Saturday, December 29, 2018

How Technology impacts our culture


How Technology impacts our culture
Technology has a deep impact on culture and makes us reimagine the way in which human beings organise themselves and interact with each other.
A mobile phone, for instance, has helped reorder space and time, helped individuals get a unique address in life and softened the notions of hierarchy, for its now possible to reach anyone directly without any intermediate screening.
The cascading effects of mobile phones are far reaching and they well go beyond the functional advantages they offer by way of better communication.
They are not merely life-altering devices for individuals but change the nature of society in deep, albeit subtle ways.
The impact of internet is perhaps even more profound, for it helps redefine the very idea of power by giving everyone a voice; the internet is nothing more than a slightly organised babble of individual voices.
The internet allows us to communicate directly with each other, it dismantles the barriers built around informs and knowledge, and disables the very idea of scale.
And yet, because of continuous nature of innovation, we think of technology as a natural process, increasingly aligned with the idea of civilisation. By and large, we don’t think of social change caused by technology as a rupture, but as a form of progression, or in some cases, even as a regression.

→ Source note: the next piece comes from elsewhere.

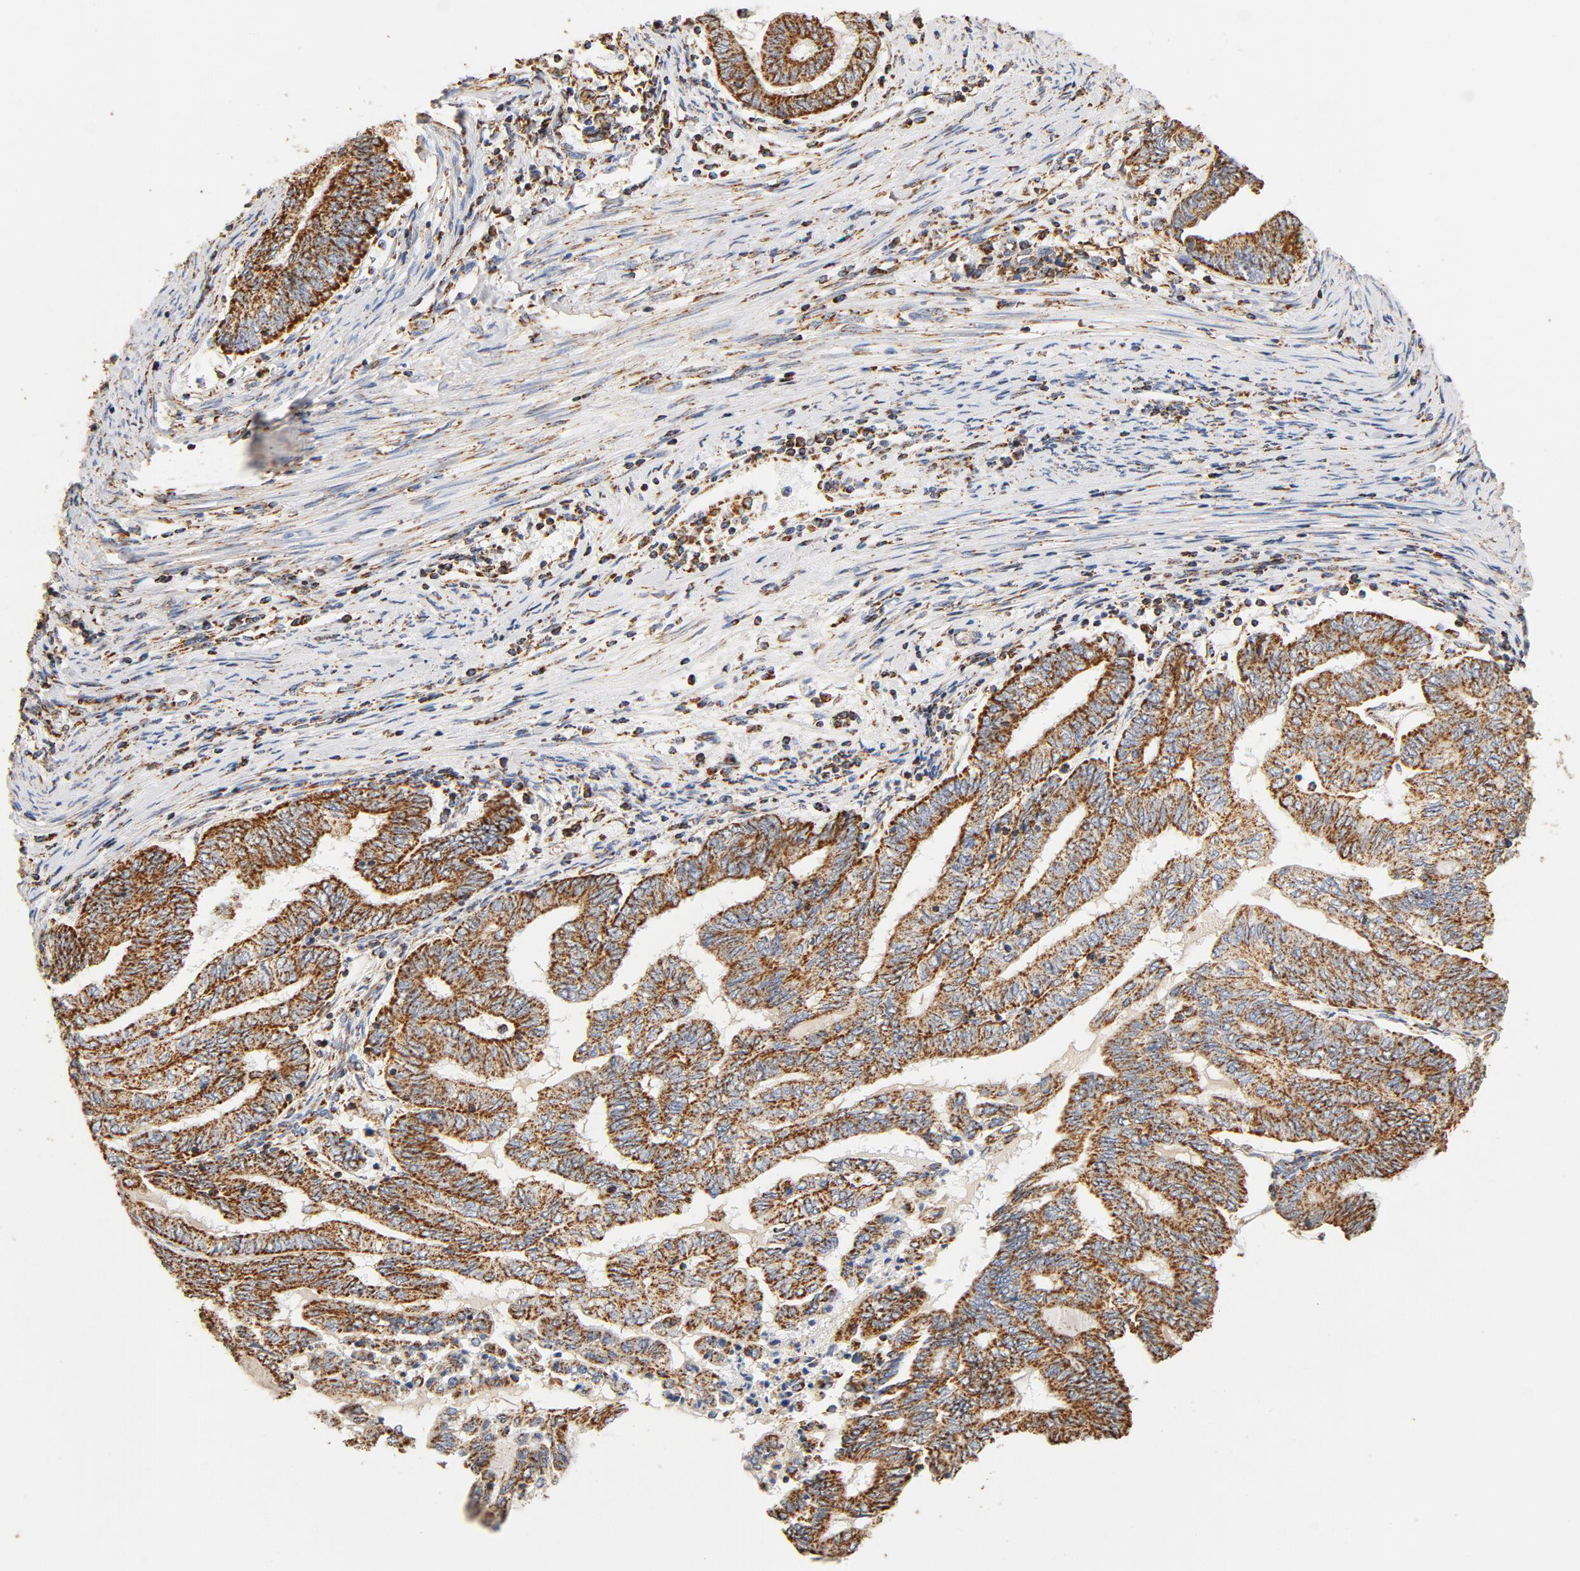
{"staining": {"intensity": "strong", "quantity": ">75%", "location": "cytoplasmic/membranous"}, "tissue": "endometrial cancer", "cell_type": "Tumor cells", "image_type": "cancer", "snomed": [{"axis": "morphology", "description": "Adenocarcinoma, NOS"}, {"axis": "topography", "description": "Uterus"}, {"axis": "topography", "description": "Endometrium"}], "caption": "This image displays immunohistochemistry (IHC) staining of adenocarcinoma (endometrial), with high strong cytoplasmic/membranous staining in about >75% of tumor cells.", "gene": "COX4I1", "patient": {"sex": "female", "age": 70}}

For most parts, technology takes us forward into future, evoking an occasional nostalgia about the good old days when life was simpler. In most cases, the social changes caused by technology is seen as being inevitable and its impact is often underplayed. Because culture changes slowly in response to technology, we get time to absorb the technology and make them appear natural.

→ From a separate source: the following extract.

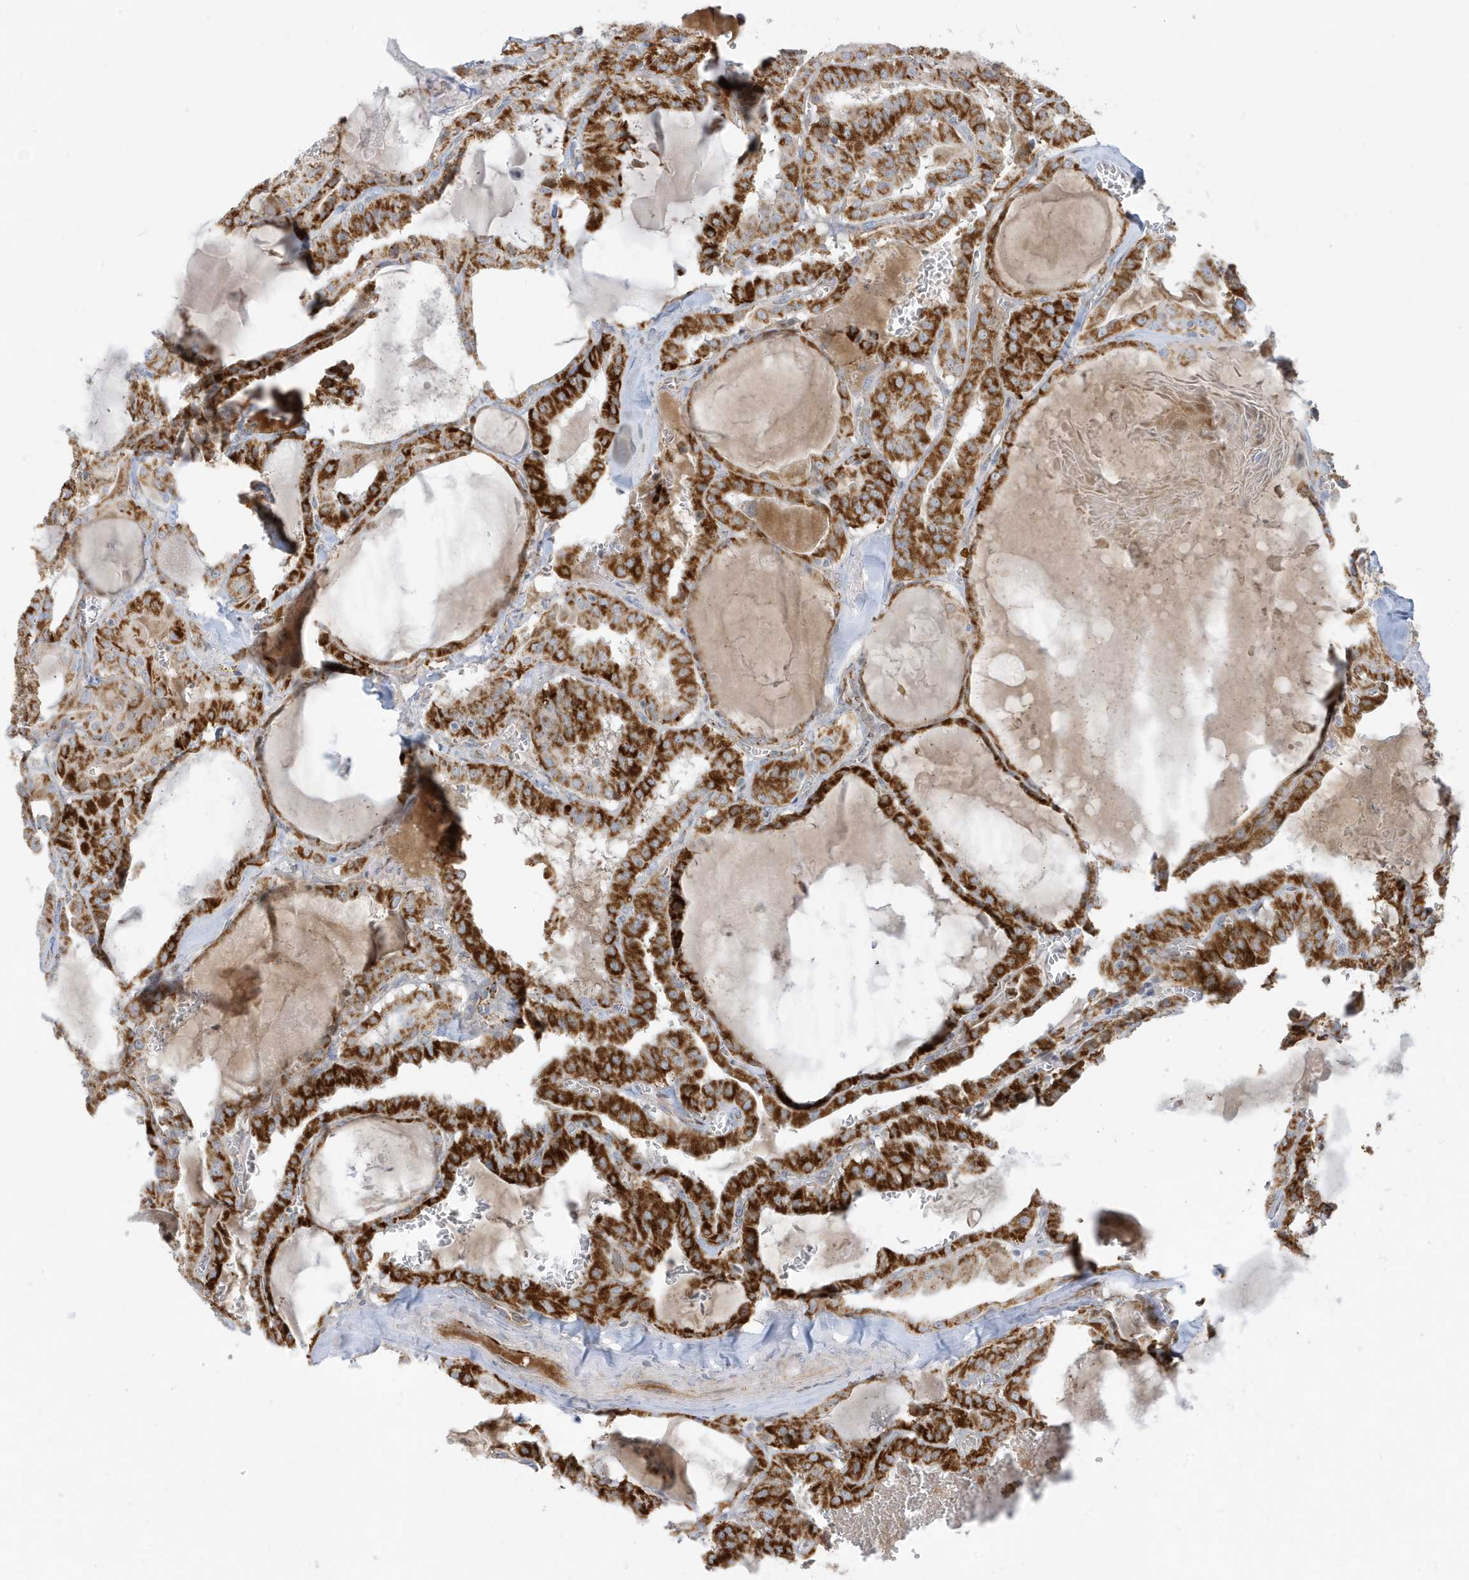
{"staining": {"intensity": "strong", "quantity": ">75%", "location": "cytoplasmic/membranous"}, "tissue": "thyroid cancer", "cell_type": "Tumor cells", "image_type": "cancer", "snomed": [{"axis": "morphology", "description": "Papillary adenocarcinoma, NOS"}, {"axis": "topography", "description": "Thyroid gland"}], "caption": "Approximately >75% of tumor cells in papillary adenocarcinoma (thyroid) exhibit strong cytoplasmic/membranous protein staining as visualized by brown immunohistochemical staining.", "gene": "IFT57", "patient": {"sex": "male", "age": 52}}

The structural impact of technology is often deeper than its functional footprint; it is much easier to acknowledge the advantages of a mobile phone( speaking to anyone anytime anywhere) and its disadvantages ( eats up personal time) than to recognise how it shapes ideas of identity, hierarchy and the sense of being an individual.
It is when we focus on things not invented that we can see the relationship between technology and culture more clearly. Technology produces certitude when it should also simultaneously multiply doubt. Cultures are constructed around an understanding of human capability which technology enhances And modifies. If we could, for instance, read each other’s  minds, several founding assumptions of civilisation will get dismantled, for what we call culture is an edifice built on technology called the human body.
As this technology acquires new abilities, culture needs to change. The faster, more discontinuous and fundamental the nature of change, greater is the need for culture to find ways to fill this gap. The ability of culture to change shape and reach a new equilibrium is neither inevitable nor absolute. The urge to believe in stable and continuous world makes us minimise the effects of technological change but we can’t do that forever.